Sure it's useful, just expect a few issues with it. others have reported triggering problems under various conditions, but haven't checked that myself yet.
As I said in the video, perhaps a Hantek USB scope is better value, and cheaper.
2Channels and no memory, nice toy with no use.
240k memory is hardly "no memory". Shame you just can't scroll through it in detail.
If I have not missed anything then they are missing sample memory, because what is in fpga is only 270Kb ~ 34KB and it is not enough for 240Ksample.
Sure, the ARM CPU has access to DDR1 SIP memory but not FPGA.
I didn't even think to check that.
If I have not missed anything then they are missing sample memory, because what is in fpga is only 270Kb ~ 34KB and it is not enough for 240Ksample.
Sure, the ARM CPU has access to DDR1 SIP memory but not FPGA.
What is the bandwidth between the FPGA and ARM? Perhaps a replacement firmware will allow use of the entire available RAM at lower sample rates.
FPGA and CPU are connected using GPIOE 12bit port so do not expect huge bandwidth.
I used ARM926 core in custom ASIC around 2007. When you load internal memory with graphic you can expect performances of low-end smartwatch.
On manual is written 240kpoint like bits not like samples. So one can expect ~30k samples.
My opinion is that this hardware is not worth to be open-sourced and used for scope development.
Raspberry pi + (FPGA + ADC card ) extension card will be much more worth spending time on.
I have bought this scope mainly because I needed one and this one runs Linux (yay!), and I can customize the firmware if other people is willing to help.
As ace1903 said, the FPGA is connected to the main SOC via a 12bit port, but they are only using 11 of those bits (as far as I can tell from the high-res pictures posted by Dave), so that limits the bandwidth even more. I don't think this will be a problem when using only 1 channel, but when using both it will be a bottle-neck for sure.

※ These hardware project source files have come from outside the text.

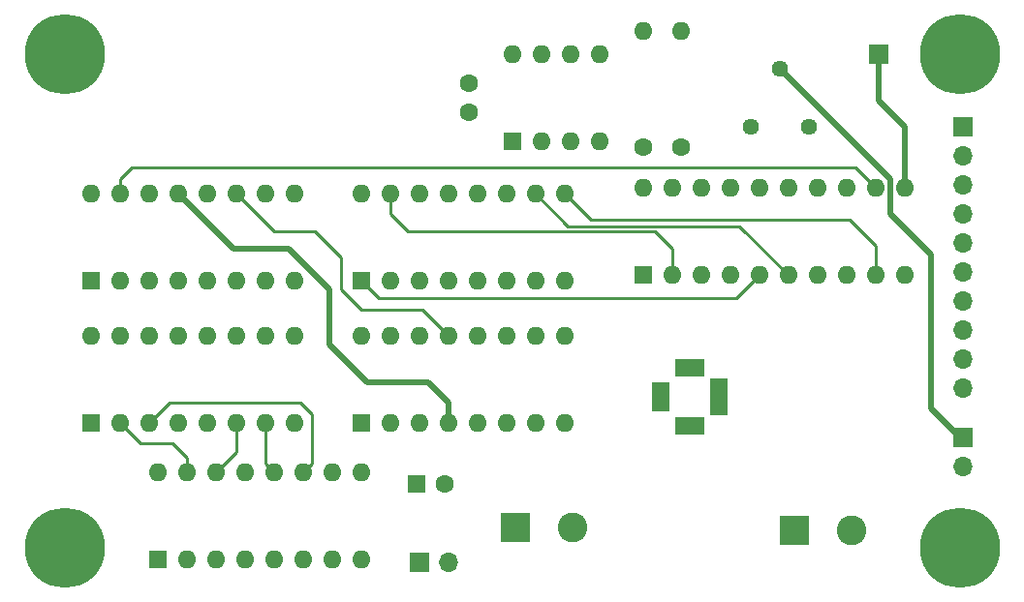
<source format=gbr>
%TF.GenerationSoftware,KiCad,Pcbnew,(5.1.9-0-10_14)*%
%TF.CreationDate,2021-05-25T00:06:21-04:00*%
%TF.ProjectId,sound,736f756e-642e-46b6-9963-61645f706362,rev?*%
%TF.SameCoordinates,Original*%
%TF.FileFunction,Copper,L2,Inr*%
%TF.FilePolarity,Positive*%
%FSLAX46Y46*%
G04 Gerber Fmt 4.6, Leading zero omitted, Abs format (unit mm)*
G04 Created by KiCad (PCBNEW (5.1.9-0-10_14)) date 2021-05-25 00:06:21*
%MOMM*%
%LPD*%
G01*
G04 APERTURE LIST*
%TA.AperFunction,ComponentPad*%
%ADD10O,1.600000X1.600000*%
%TD*%
%TA.AperFunction,ComponentPad*%
%ADD11R,1.600000X1.600000*%
%TD*%
%TA.AperFunction,ComponentPad*%
%ADD12O,1.700000X1.700000*%
%TD*%
%TA.AperFunction,ComponentPad*%
%ADD13R,1.700000X1.700000*%
%TD*%
%TA.AperFunction,ComponentPad*%
%ADD14C,2.600000*%
%TD*%
%TA.AperFunction,ComponentPad*%
%ADD15R,2.600000X2.600000*%
%TD*%
%TA.AperFunction,ComponentPad*%
%ADD16C,1.600000*%
%TD*%
%TA.AperFunction,ComponentPad*%
%ADD17C,1.440000*%
%TD*%
%TA.AperFunction,ComponentPad*%
%ADD18C,0.800000*%
%TD*%
%TA.AperFunction,ComponentPad*%
%ADD19C,7.000000*%
%TD*%
%TA.AperFunction,ComponentPad*%
%ADD20R,2.600000X1.500000*%
%TD*%
%TA.AperFunction,ComponentPad*%
%ADD21R,1.600000X3.300000*%
%TD*%
%TA.AperFunction,ComponentPad*%
%ADD22R,1.500000X2.600000*%
%TD*%
%TA.AperFunction,Conductor*%
%ADD23C,0.250000*%
%TD*%
%TA.AperFunction,Conductor*%
%ADD24C,0.500000*%
%TD*%
G04 APERTURE END LIST*
D10*
%TO.N,VCC*%
%TO.C,U7*%
X133858000Y-112268000D03*
%TO.N,GND*%
X151638000Y-119888000D03*
%TO.N,Net-(U1-Pad2)*%
X136398000Y-112268000D03*
%TO.N,GND*%
X149098000Y-119888000D03*
%TO.N,Net-(U1-Pad6)*%
X138938000Y-112268000D03*
%TO.N,GND*%
X146558000Y-119888000D03*
%TO.N,SPEAKER*%
X141478000Y-112268000D03*
%TO.N,Net-(U7-Pad5)*%
X144018000Y-119888000D03*
%TO.N,Net-(U1-Pad7)*%
X144018000Y-112268000D03*
%TO.N,Net-(U7-Pad4)*%
X141478000Y-119888000D03*
%TO.N,Net-(U1-Pad3)*%
X146558000Y-112268000D03*
%TO.N,Net-(U7-Pad3)*%
X138938000Y-119888000D03*
%TO.N,OCTAVE_00*%
X149098000Y-112268000D03*
%TO.N,Net-(U7-Pad2)*%
X136398000Y-119888000D03*
%TO.N,OCTAVE_01*%
X151638000Y-112268000D03*
D11*
%TO.N,Net-(U7-Pad1)*%
X133858000Y-119888000D03*
%TD*%
D12*
%TO.N,BUS_00*%
%TO.C,J6*%
X204216000Y-104902000D03*
%TO.N,BUS_01*%
X204216000Y-102362000D03*
%TO.N,BUS_02*%
X204216000Y-99822000D03*
%TO.N,BUS_03*%
X204216000Y-97282000D03*
%TO.N,BUS_04*%
X204216000Y-94742000D03*
%TO.N,BUS_05*%
X204216000Y-92202000D03*
%TO.N,BUS_06*%
X204216000Y-89662000D03*
%TO.N,BUS_07*%
X204216000Y-87122000D03*
%TO.N,OCTAVE_00*%
X204216000Y-84582000D03*
D13*
%TO.N,OCTAVE_01*%
X204216000Y-82042000D03*
%TD*%
D14*
%TO.N,SPEAKER*%
%TO.C,J7*%
X194484000Y-117348000D03*
D15*
%TO.N,Net-(J1-Pad1)*%
X189484000Y-117348000D03*
%TD*%
D10*
%TO.N,Net-(R1-Pad2)*%
%TO.C,R2*%
X176276000Y-73660000D03*
D16*
%TO.N,VCC*%
X176276000Y-83820000D03*
%TD*%
D10*
%TO.N,Net-(R1-Pad2)*%
%TO.C,R1*%
X179578000Y-73660000D03*
D16*
%TO.N,Net-(C1-Pad2)*%
X179578000Y-83820000D03*
%TD*%
%TO.N,Net-(C1-Pad2)*%
%TO.C,C1*%
X161036000Y-78272000D03*
%TO.N,GND*%
X161036000Y-80772000D03*
%TD*%
D17*
%TO.N,Net-(RV1-Pad1)*%
%TO.C,RV1*%
X190754000Y-82042000D03*
%TO.N,Net-(J1-Pad1)*%
X188214000Y-76962000D03*
%TO.N,GND*%
X185674000Y-82042000D03*
%TD*%
D10*
%TO.N,VCC*%
%TO.C,U2*%
X164846000Y-75692000D03*
X172466000Y-83312000D03*
%TO.N,Net-(R1-Pad2)*%
X167386000Y-75692000D03*
%TO.N,Net-(U2-Pad3)*%
X169926000Y-83312000D03*
%TO.N,Net-(C1-Pad2)*%
X169926000Y-75692000D03*
X167386000Y-83312000D03*
%TO.N,VCC*%
X172466000Y-75692000D03*
D11*
%TO.N,GND*%
X164846000Y-83312000D03*
%TD*%
D13*
%TO.N,LATCH_NOTE*%
%TO.C,J3*%
X196850000Y-75692000D03*
%TD*%
D18*
%TO.N,N/C*%
%TO.C,REF\u002A\u002A*%
X127586155Y-117015845D03*
X125730000Y-116247000D03*
X123873845Y-117015845D03*
X123105000Y-118872000D03*
X123873845Y-120728155D03*
X125730000Y-121497000D03*
X127586155Y-120728155D03*
X128355000Y-118872000D03*
D19*
X125730000Y-118872000D03*
%TD*%
%TO.N,N/C*%
%TO.C,REF\u002A\u002A*%
X203962000Y-118872000D03*
D18*
X206587000Y-118872000D03*
X205818155Y-120728155D03*
X203962000Y-121497000D03*
X202105845Y-120728155D03*
X201337000Y-118872000D03*
X202105845Y-117015845D03*
X203962000Y-116247000D03*
X205818155Y-117015845D03*
%TD*%
D19*
%TO.N,N/C*%
%TO.C,REF\u002A\u002A*%
X125730000Y-75692000D03*
D18*
X128355000Y-75692000D03*
X127586155Y-77548155D03*
X125730000Y-78317000D03*
X123873845Y-77548155D03*
X123105000Y-75692000D03*
X123873845Y-73835845D03*
X125730000Y-73067000D03*
X127586155Y-73835845D03*
%TD*%
%TO.N,N/C*%
%TO.C,REF\u002A\u002A*%
X205818155Y-73835845D03*
X203962000Y-73067000D03*
X202105845Y-73835845D03*
X201337000Y-75692000D03*
X202105845Y-77548155D03*
X203962000Y-78317000D03*
X205818155Y-77548155D03*
X206587000Y-75692000D03*
D19*
X203962000Y-75692000D03*
%TD*%
D10*
%TO.N,VCC*%
%TO.C,U6*%
X176276000Y-87376000D03*
%TO.N,GND*%
X199136000Y-94996000D03*
%TO.N,Net-(U4-Pad9)*%
X178816000Y-87376000D03*
%TO.N,Net-(U5-Pad9)*%
X196596000Y-94996000D03*
%TO.N,BUS_07*%
X181356000Y-87376000D03*
%TO.N,BUS_03*%
X194056000Y-94996000D03*
%TO.N,BUS_06*%
X183896000Y-87376000D03*
%TO.N,BUS_02*%
X191516000Y-94996000D03*
%TO.N,Net-(U4-Pad10)*%
X186436000Y-87376000D03*
%TO.N,Net-(U5-Pad10)*%
X188976000Y-94996000D03*
%TO.N,Net-(U4-Pad1)*%
X188976000Y-87376000D03*
%TO.N,Net-(U5-Pad1)*%
X186436000Y-94996000D03*
%TO.N,BUS_05*%
X191516000Y-87376000D03*
%TO.N,BUS_01*%
X183896000Y-94996000D03*
%TO.N,BUS_04*%
X194056000Y-87376000D03*
%TO.N,BUS_00*%
X181356000Y-94996000D03*
%TO.N,Net-(U4-Pad15)*%
X196596000Y-87376000D03*
%TO.N,Net-(U5-Pad15)*%
X178816000Y-94996000D03*
%TO.N,LATCH_NOTE*%
X199136000Y-87376000D03*
D11*
%TO.N,VCC*%
X176276000Y-94996000D03*
%TD*%
D10*
%TO.N,VCC*%
%TO.C,U5*%
X151638000Y-87884000D03*
%TO.N,GND*%
X169418000Y-95504000D03*
%TO.N,Net-(U5-Pad15)*%
X154178000Y-87884000D03*
%TO.N,Net-(U5-Pad7)*%
X166878000Y-95504000D03*
%TO.N,GND*%
X156718000Y-87884000D03*
%TO.N,Net-(U5-Pad6)*%
X164338000Y-95504000D03*
%TO.N,Net-(U4-Pad4)*%
X159258000Y-87884000D03*
%TO.N,VCC*%
X161798000Y-95504000D03*
%TO.N,Net-(U5-Pad12)*%
X161798000Y-87884000D03*
%TO.N,Net-(U2-Pad3)*%
X159258000Y-95504000D03*
%TO.N,Net-(U1-Pad5)*%
X164338000Y-87884000D03*
%TO.N,Net-(U5-Pad3)*%
X156718000Y-95504000D03*
%TO.N,Net-(U5-Pad10)*%
X166878000Y-87884000D03*
%TO.N,Net-(U5-Pad2)*%
X154178000Y-95504000D03*
%TO.N,Net-(U5-Pad9)*%
X169418000Y-87884000D03*
D11*
%TO.N,Net-(U5-Pad1)*%
X151638000Y-95504000D03*
%TD*%
D10*
%TO.N,VCC*%
%TO.C,U4*%
X128016000Y-87884000D03*
%TO.N,GND*%
X145796000Y-95504000D03*
%TO.N,Net-(U4-Pad15)*%
X130556000Y-87884000D03*
%TO.N,Net-(U4-Pad7)*%
X143256000Y-95504000D03*
%TO.N,GND*%
X133096000Y-87884000D03*
%TO.N,Net-(U4-Pad6)*%
X140716000Y-95504000D03*
%TO.N,Net-(U3-Pad4)*%
X135636000Y-87884000D03*
%TO.N,VCC*%
X138176000Y-95504000D03*
%TO.N,Net-(U4-Pad12)*%
X138176000Y-87884000D03*
%TO.N,Net-(U4-Pad4)*%
X135636000Y-95504000D03*
%TO.N,Net-(U1-Pad5)*%
X140716000Y-87884000D03*
%TO.N,Net-(U4-Pad3)*%
X133096000Y-95504000D03*
%TO.N,Net-(U4-Pad10)*%
X143256000Y-87884000D03*
%TO.N,Net-(U4-Pad2)*%
X130556000Y-95504000D03*
%TO.N,Net-(U4-Pad9)*%
X145796000Y-87884000D03*
D11*
%TO.N,Net-(U4-Pad1)*%
X128016000Y-95504000D03*
%TD*%
%TO.N,GND*%
%TO.C,U3*%
X151638000Y-107950000D03*
D10*
X169418000Y-100330000D03*
%TO.N,Net-(U3-Pad2)*%
X154178000Y-107950000D03*
%TO.N,GND*%
X166878000Y-100330000D03*
%TO.N,Net-(U3-Pad3)*%
X156718000Y-107950000D03*
%TO.N,Net-(U1-Pad5)*%
X164338000Y-100330000D03*
%TO.N,Net-(U3-Pad4)*%
X159258000Y-107950000D03*
%TO.N,Net-(U3-Pad12)*%
X161798000Y-100330000D03*
%TO.N,VCC*%
X161798000Y-107950000D03*
%TO.N,Net-(U1-Pad5)*%
X159258000Y-100330000D03*
%TO.N,Net-(U3-Pad6)*%
X164338000Y-107950000D03*
%TO.N,GND*%
X156718000Y-100330000D03*
%TO.N,Net-(U3-Pad7)*%
X166878000Y-107950000D03*
%TO.N,GND*%
X154178000Y-100330000D03*
X169418000Y-107950000D03*
%TO.N,VCC*%
X151638000Y-100330000D03*
%TD*%
D11*
%TO.N,Net-(U1-Pad1)*%
%TO.C,U1*%
X128016000Y-107950000D03*
D10*
%TO.N,Net-(U1-Pad9)*%
X145796000Y-100330000D03*
%TO.N,Net-(U1-Pad2)*%
X130556000Y-107950000D03*
%TO.N,Net-(U1-Pad10)*%
X143256000Y-100330000D03*
%TO.N,Net-(U1-Pad3)*%
X133096000Y-107950000D03*
%TO.N,VCC*%
X140716000Y-100330000D03*
X135636000Y-107950000D03*
%TO.N,Net-(U1-Pad12)*%
X138176000Y-100330000D03*
%TO.N,Net-(U1-Pad5)*%
X138176000Y-107950000D03*
%TO.N,Net-(U1-Pad13)*%
X135636000Y-100330000D03*
%TO.N,Net-(U1-Pad6)*%
X140716000Y-107950000D03*
%TO.N,GND*%
X133096000Y-100330000D03*
%TO.N,Net-(U1-Pad7)*%
X143256000Y-107950000D03*
%TO.N,Net-(U1-Pad15)*%
X130556000Y-100330000D03*
%TO.N,GND*%
X145796000Y-107950000D03*
%TO.N,VCC*%
X128016000Y-100330000D03*
%TD*%
D20*
%TO.N,Net-(J1-Pad1)*%
%TO.C,LS1*%
X180340000Y-103124000D03*
%TO.N,SPEAKER*%
X180340000Y-108204000D03*
D21*
%TO.N,Net-(J1-Pad1)*%
X182880000Y-105664000D03*
D22*
%TO.N,SPEAKER*%
X177800000Y-105664000D03*
%TD*%
D14*
%TO.N,GND*%
%TO.C,J5*%
X170100000Y-117094000D03*
D15*
%TO.N,VCC*%
X165100000Y-117094000D03*
%TD*%
D12*
%TO.N,GND*%
%TO.C,J2*%
X159258000Y-120142000D03*
D13*
%TO.N,VCC*%
X156718000Y-120142000D03*
%TD*%
D12*
%TO.N,SPEAKER*%
%TO.C,J1*%
X204216000Y-111760000D03*
D13*
%TO.N,Net-(J1-Pad1)*%
X204216000Y-109220000D03*
%TD*%
D16*
%TO.N,GND*%
%TO.C,C3*%
X158964000Y-113284000D03*
D11*
%TO.N,VCC*%
X156464000Y-113284000D03*
%TD*%
D23*
%TO.N,Net-(U1-Pad7)*%
X143256000Y-111506000D02*
X144018000Y-112268000D01*
X143256000Y-107950000D02*
X143256000Y-111506000D01*
%TO.N,Net-(U1-Pad6)*%
X140716000Y-110490000D02*
X138938000Y-112268000D01*
X140716000Y-107950000D02*
X140716000Y-110490000D01*
%TO.N,Net-(U1-Pad5)*%
X156972000Y-98044000D02*
X159258000Y-100330000D01*
X147574000Y-91186000D02*
X149860000Y-93472000D01*
X144018000Y-91186000D02*
X147574000Y-91186000D01*
X149860000Y-96266000D02*
X151638000Y-98044000D01*
X149860000Y-93472000D02*
X149860000Y-96266000D01*
X151638000Y-98044000D02*
X156972000Y-98044000D01*
X140716000Y-87884000D02*
X144018000Y-91186000D01*
D24*
%TO.N,Net-(J1-Pad1)*%
X197866000Y-86614000D02*
X188214000Y-76962000D01*
X197866000Y-89662000D02*
X197866000Y-86614000D01*
X201422000Y-106680000D02*
X201422000Y-93218000D01*
X203962000Y-109220000D02*
X201422000Y-106680000D01*
X201422000Y-93218000D02*
X197866000Y-89662000D01*
X204216000Y-109220000D02*
X203962000Y-109220000D01*
D23*
%TO.N,Net-(U1-Pad3)*%
X133096000Y-107950000D02*
X134874000Y-106172000D01*
X134874000Y-106172000D02*
X146304000Y-106172000D01*
X146304000Y-106172000D02*
X147320000Y-107188000D01*
X147320000Y-111506000D02*
X146558000Y-112268000D01*
X147320000Y-107188000D02*
X147320000Y-111506000D01*
D24*
%TO.N,LATCH_NOTE*%
X196850000Y-75692000D02*
X196850000Y-79756000D01*
X199136000Y-82042000D02*
X199136000Y-87376000D01*
X196850000Y-79756000D02*
X199136000Y-82042000D01*
D23*
%TO.N,Net-(U1-Pad2)*%
X130556000Y-107950000D02*
X132334000Y-109728000D01*
X132334000Y-109728000D02*
X135128000Y-109728000D01*
X136398000Y-110998000D02*
X136398000Y-112268000D01*
X135128000Y-109728000D02*
X136398000Y-110998000D01*
D24*
%TO.N,Net-(U3-Pad4)*%
X135636000Y-87884000D02*
X140462000Y-92710000D01*
X140462000Y-92710000D02*
X145288000Y-92710000D01*
X145288000Y-92710000D02*
X148844000Y-96266000D01*
X148844000Y-96266000D02*
X148844000Y-101092000D01*
X148844000Y-101092000D02*
X152146000Y-104394000D01*
X152146000Y-104394000D02*
X157480000Y-104394000D01*
X159258000Y-106172000D02*
X159258000Y-107950000D01*
X157480000Y-104394000D02*
X159258000Y-106172000D01*
D23*
%TO.N,Net-(U4-Pad15)*%
X196596000Y-87376000D02*
X194818000Y-85598000D01*
X194818000Y-85598000D02*
X131572000Y-85598000D01*
X130556000Y-86614000D02*
X130556000Y-87884000D01*
X131572000Y-85598000D02*
X130556000Y-86614000D01*
%TO.N,Net-(U5-Pad15)*%
X154178000Y-87884000D02*
X154178000Y-89662000D01*
X154178000Y-89662000D02*
X155702000Y-91186000D01*
X155702000Y-91186000D02*
X177292000Y-91186000D01*
X178816000Y-92710000D02*
X178816000Y-94996000D01*
X177292000Y-91186000D02*
X178816000Y-92710000D01*
%TO.N,Net-(U5-Pad10)*%
X166878000Y-87884000D02*
X169729989Y-90735989D01*
X169729989Y-90735989D02*
X184715989Y-90735989D01*
X184715989Y-90735989D02*
X188976000Y-94996000D01*
%TO.N,Net-(U5-Pad9)*%
X169418000Y-87884000D02*
X171704000Y-90170000D01*
X171704000Y-90170000D02*
X194310000Y-90170000D01*
X196596000Y-92456000D02*
X196596000Y-94996000D01*
X194310000Y-90170000D02*
X196596000Y-92456000D01*
%TO.N,Net-(U5-Pad1)*%
X186436000Y-94996000D02*
X184404000Y-97028000D01*
X153162000Y-97028000D02*
X151638000Y-95504000D01*
X184404000Y-97028000D02*
X153162000Y-97028000D01*
%TD*%
M02*

</source>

Can anyone dump the SPI flash (containing the firmware) so that we can start analyzing it?
Thanks!
EP4CE6 == EP4CE10
they have the same die, So it have 50kByte FPGA RAM
So only ~38k bytes?
33.75 KBytes, yes

If only using 1 channel, that would be 0.16875ms storage at 200MSPS (unless I'm missing something here).
itis a trick,the datasheet willnot tell you
itis a trick,the datasheet willnot tell you
Wow, and how do you take advantage of it? I know something similar happened with the flash memory in STM32F103C8T6 MCUs...

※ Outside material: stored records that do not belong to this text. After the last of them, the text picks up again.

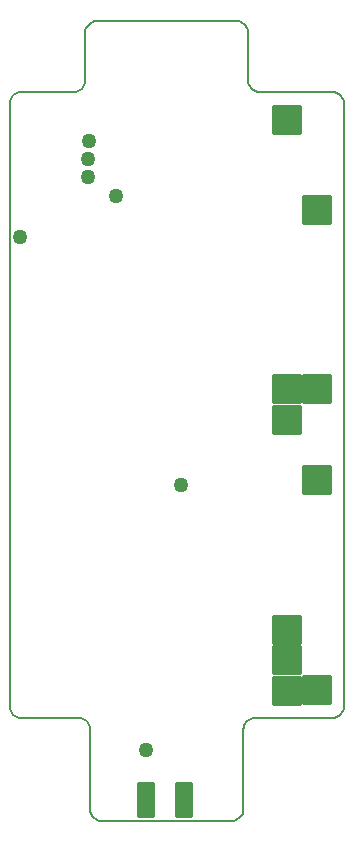
<source format=gbr>
G04 PROTEUS RS274X GERBER FILE*
%FSLAX45Y45*%
%MOMM*%
G01*
%ADD21C,1.270000*%
%AMPPAD021*
4,1,48,
-0.508000,-1.524000,
0.508000,-1.524000,
0.534400,-1.522720,
0.559930,-1.518950,
0.584490,-1.512800,
0.630220,-1.493870,
0.670650,-1.466840,
0.704840,-1.432640,
0.731860,-1.392220,
0.750800,-1.346490,
0.756950,-1.321930,
0.760720,-1.296400,
0.762000,-1.270000,
0.762000,1.270000,
0.760720,1.296400,
0.756950,1.321930,
0.750800,1.346490,
0.731860,1.392220,
0.704840,1.432640,
0.670650,1.466840,
0.630220,1.493870,
0.584490,1.512800,
0.559930,1.518950,
0.534400,1.522720,
0.508000,1.524000,
-0.508000,1.524000,
-0.534400,1.522720,
-0.559930,1.518950,
-0.584490,1.512800,
-0.630220,1.493870,
-0.670650,1.466840,
-0.704840,1.432640,
-0.731860,1.392220,
-0.750800,1.346490,
-0.756950,1.321930,
-0.760720,1.296400,
-0.762000,1.270000,
-0.762000,-1.270000,
-0.760720,-1.296400,
-0.756950,-1.321930,
-0.750800,-1.346490,
-0.731860,-1.392220,
-0.704840,-1.432640,
-0.670650,-1.466840,
-0.630220,-1.493870,
-0.584490,-1.512800,
-0.559930,-1.518950,
-0.534400,-1.522720,
-0.508000,-1.524000,
0*%
%ADD29PPAD021*%
%AMPPAD017*
4,1,48,
-1.016000,1.270000,
1.016000,1.270000,
1.042400,1.268720,
1.067930,1.264950,
1.092490,1.258800,
1.138220,1.239870,
1.178650,1.212840,
1.212840,1.178640,
1.239860,1.138220,
1.258800,1.092490,
1.264950,1.067930,
1.268720,1.042400,
1.270000,1.016000,
1.270000,-1.016000,
1.268720,-1.042400,
1.264950,-1.067930,
1.258800,-1.092490,
1.239860,-1.138220,
1.212840,-1.178640,
1.178650,-1.212840,
1.138220,-1.239870,
1.092490,-1.258800,
1.067930,-1.264950,
1.042400,-1.268720,
1.016000,-1.270000,
-1.016000,-1.270000,
-1.042400,-1.268720,
-1.067930,-1.264950,
-1.092490,-1.258800,
-1.138220,-1.239870,
-1.178650,-1.212840,
-1.212840,-1.178640,
-1.239860,-1.138220,
-1.258800,-1.092490,
-1.264950,-1.067930,
-1.268720,-1.042400,
-1.270000,-1.016000,
-1.270000,1.016000,
-1.268720,1.042400,
-1.264950,1.067930,
-1.258800,1.092490,
-1.239860,1.138220,
-1.212840,1.178640,
-1.178650,1.212840,
-1.138220,1.239870,
-1.092490,1.258800,
-1.067930,1.264950,
-1.042400,1.268720,
-1.016000,1.270000,
0*%
%ADD25PPAD017*%
%ADD71C,0.203200*%
D21*
X-135548Y-2856243D03*
X-1203004Y+1488700D03*
X-619148Y+2303727D03*
X-386522Y+1838175D03*
X-625000Y+2151921D03*
X-625580Y+2001447D03*
X+162114Y-610000D03*
D29*
X-133500Y-3273800D03*
X+184000Y-3273800D03*
D25*
X+1315000Y-570000D03*
X+1060000Y-60000D03*
X+1060000Y-2095000D03*
X+1060000Y-1840000D03*
X+1060000Y-2350000D03*
X+1060000Y+2480000D03*
X+1315000Y+1715000D03*
X+1314300Y-2346700D03*
X+1060000Y+200000D03*
X+1315000Y+200000D03*
D71*
X-610000Y-3352045D02*
X-608010Y-3372492D01*
X-602285Y-3391400D01*
X-581094Y-3423139D01*
X-549356Y-3444330D01*
X-530447Y-3450055D01*
X-510000Y-3452045D01*
X-610000Y-3352045D02*
X-610000Y-2682045D01*
X-611990Y-2661598D01*
X-617715Y-2642690D01*
X-638906Y-2610951D01*
X-670644Y-2589760D01*
X-689553Y-2584035D01*
X-710000Y-2582045D01*
X-1190000Y-2582045D01*
X-1290000Y-2482045D02*
X-1288010Y-2502492D01*
X-1282285Y-2521400D01*
X-1261094Y-2553139D01*
X-1229356Y-2574330D01*
X-1210447Y-2580055D01*
X-1190000Y-2582045D01*
X-1290000Y-2482045D02*
X-1290000Y+2617964D01*
X-1288010Y+2638411D01*
X-1282285Y+2657319D01*
X-1261094Y+2689058D01*
X-1229356Y+2710249D01*
X-1210447Y+2715974D01*
X-1190000Y+2717964D01*
X-750000Y+2717964D01*
X-650000Y+2817964D02*
X-651990Y+2797517D01*
X-657715Y+2778609D01*
X-678906Y+2746870D01*
X-710644Y+2725679D01*
X-729553Y+2719954D01*
X-750000Y+2717964D01*
X-650000Y+2817964D02*
X-650000Y+3218300D01*
X-648010Y+3238747D01*
X-642285Y+3257655D01*
X-621094Y+3289394D01*
X-589356Y+3310585D01*
X-570447Y+3316310D01*
X-550000Y+3318300D01*
X+630000Y+3318300D01*
X+730000Y+3218300D02*
X+728010Y+3238747D01*
X+722285Y+3257655D01*
X+701094Y+3289394D01*
X+669356Y+3310585D01*
X+650447Y+3316310D01*
X+630000Y+3318300D01*
X+730000Y+3218300D02*
X+730000Y+2817964D01*
X+731990Y+2797517D01*
X+737715Y+2778609D01*
X+758906Y+2746870D01*
X+790644Y+2725679D01*
X+809553Y+2719954D01*
X+830000Y+2717964D01*
X+1440000Y+2717964D01*
X+1540000Y+2617964D02*
X+1538010Y+2638411D01*
X+1532285Y+2657319D01*
X+1511094Y+2689058D01*
X+1479356Y+2710249D01*
X+1460447Y+2715974D01*
X+1440000Y+2717964D01*
X+1540000Y+2617964D02*
X+1540000Y-2482045D01*
X+1538010Y-2502492D01*
X+1532285Y-2521400D01*
X+1511094Y-2553139D01*
X+1479356Y-2574330D01*
X+1460447Y-2580055D01*
X+1440000Y-2582045D01*
X+790000Y-2582045D01*
X+690000Y-2682045D02*
X+691990Y-2661598D01*
X+697715Y-2642690D01*
X+718906Y-2610951D01*
X+750644Y-2589760D01*
X+769553Y-2584035D01*
X+790000Y-2582045D01*
X+690000Y-2682045D02*
X+690000Y-3352045D01*
X+688010Y-3372492D01*
X+682285Y-3391400D01*
X+661094Y-3423139D01*
X+629356Y-3444330D01*
X+610447Y-3450055D01*
X+590000Y-3452045D01*
X+302500Y-3452045D01*
X-222500Y-3452045D02*
X-510000Y-3452045D01*
X+302500Y-3452045D02*
X-222500Y-3452045D01*
M02*

</source>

I did an IC Identification based on the image attached to the original post.
i was thinking, is it useful for a hobbyist like me. even if it is useful for mare 10 mhz only.

can i measure some basic ckts with it like voltage reg, op-amp, and those educational ckts which is in my electronics devices book??
Sure it's useful, just expect a few issues with it. others have reported triggering problems under various conditions, but haven't checked that myself yet.
As I said in the video, perhaps a Hantek USB scope is better value, and cheaper.
I just bought one of these scopes and whilst it's not perfect I do find that I use it when the other scopes are tied up. Because it is portable and easy on the battery it is a great portable scope I can throw in the car anytime. Much cheaper than buying a battery for the TDS3000

Hopefully they will offer some firmware upgrades and allow the auto triggering level detection to be switched on or off.